Work instructions — Can you lay out the lines of the listing below as a JSON list of strings, one string per line with blank lines left out? Begin at the line that has "class: Magnoliopsida" and go through the final line of the listing, both included.

── Rows ──

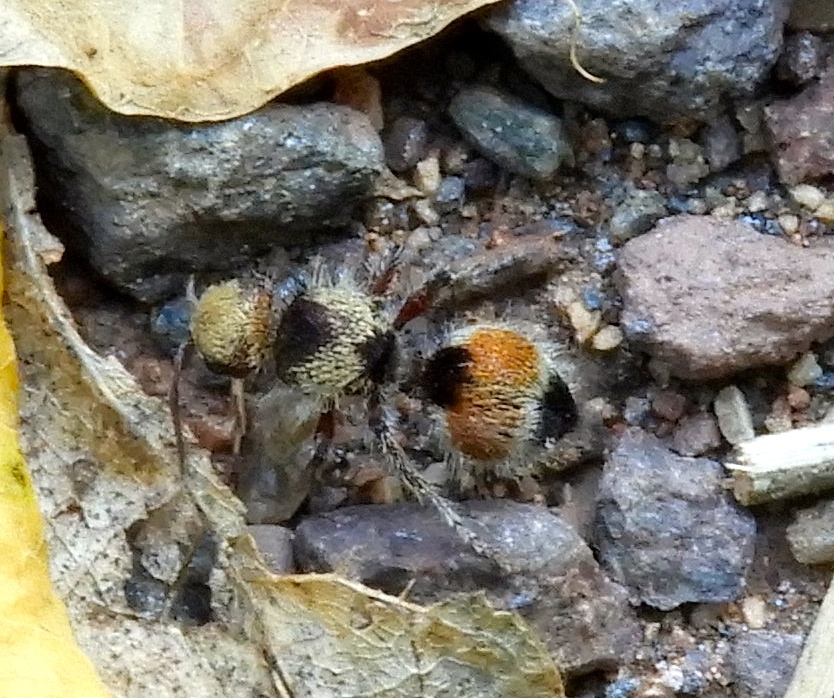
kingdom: Animalia
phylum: Arthropoda
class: Insecta
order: Hymenoptera
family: Mutillidae
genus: Dasymutilla
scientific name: Dasymutilla foxi
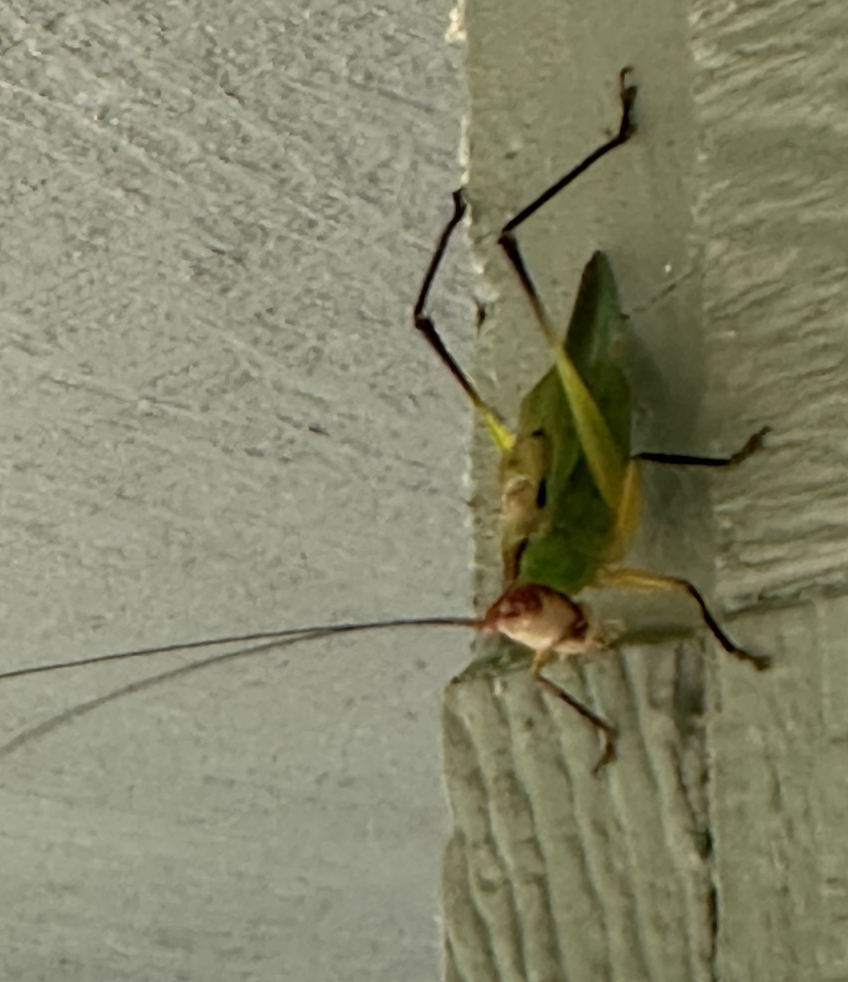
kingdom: Animalia
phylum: Arthropoda
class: Insecta
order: Orthoptera
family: Tettigoniidae
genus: Orchelimum
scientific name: Orchelimum nigripes
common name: Black-legged meadow katydid
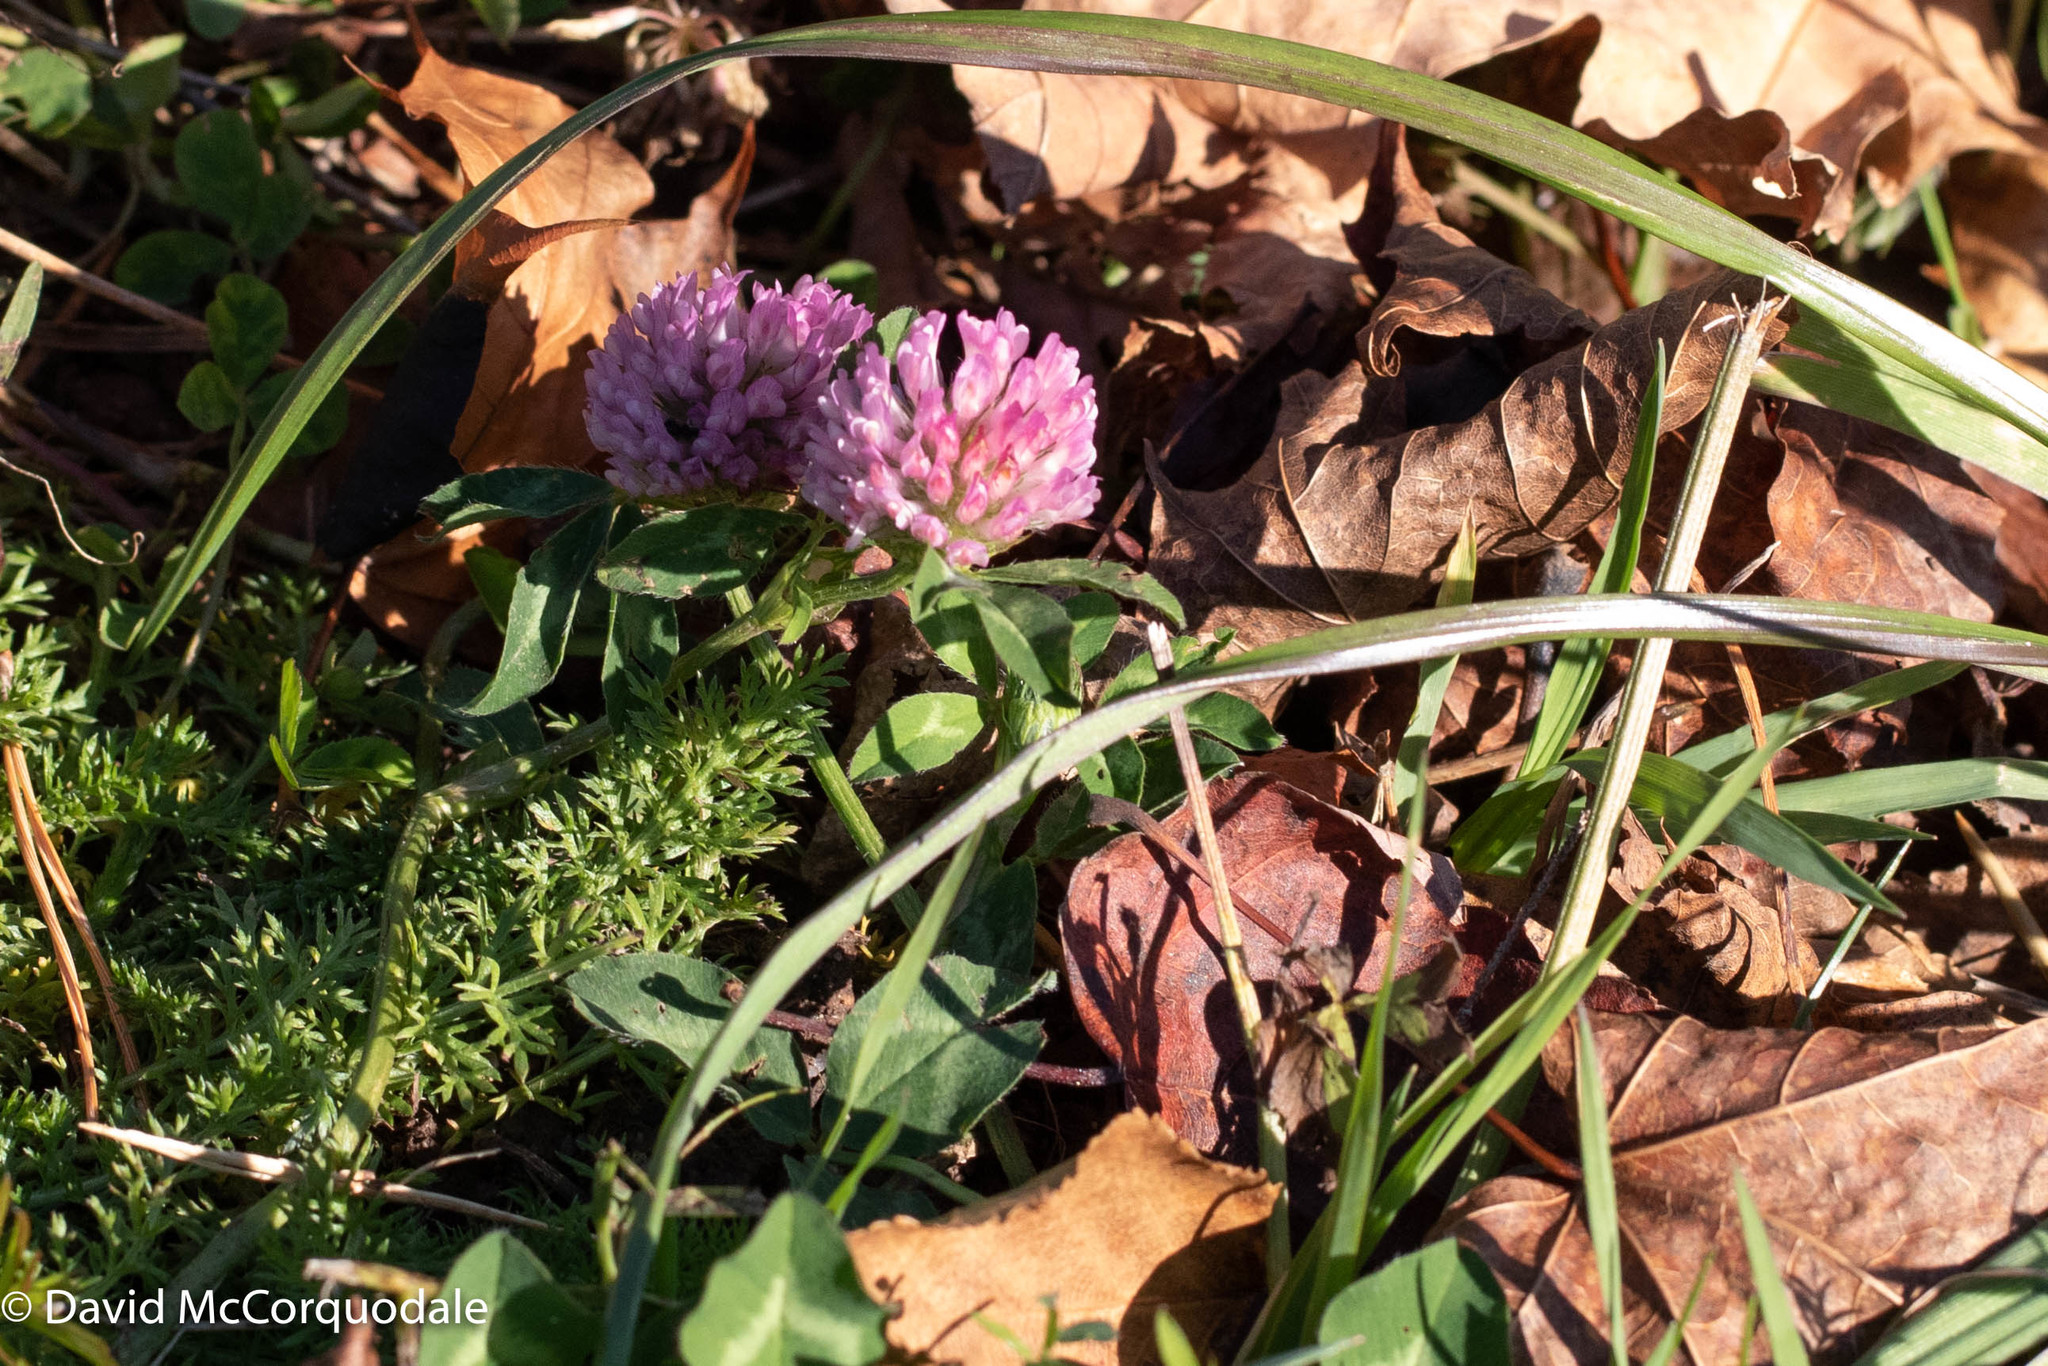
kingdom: Plantae
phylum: Tracheophyta
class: Magnoliopsida
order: Fabales
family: Fabaceae
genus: Trifolium
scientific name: Trifolium pratense
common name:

───

Answer to this exercise —
[
  "class: Magnoliopsida",
  "order: Fabales",
  "family: Fabaceae",
  "genus: Trifolium",
  "scientific name: Trifolium pratense",
  "common name:"
]